Below is some material. Set down exactly the line where "119 72 40375" appears and all lines after it, and stop at the last line.

Supplied records:
************
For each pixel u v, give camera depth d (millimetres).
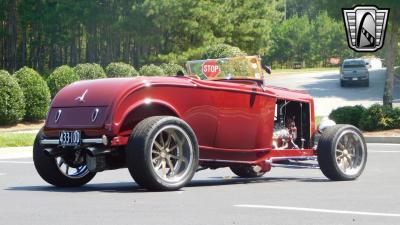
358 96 49469
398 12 28844
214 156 11180
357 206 8547
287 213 7891
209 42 64062
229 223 7195
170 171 10344
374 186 11172
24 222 7355
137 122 10398
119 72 40375
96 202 8977
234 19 67375
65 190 10852
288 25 119312
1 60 77938
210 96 10977
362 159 12508
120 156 10609
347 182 11945
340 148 12281
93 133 10219
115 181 13078
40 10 71375
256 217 7594
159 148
************
Result for this task:
119 72 40375
96 202 8977
234 19 67375
65 190 10852
288 25 119312
1 60 77938
210 96 10977
362 159 12508
120 156 10609
347 182 11945
340 148 12281
93 133 10219
115 181 13078
40 10 71375
256 217 7594
159 148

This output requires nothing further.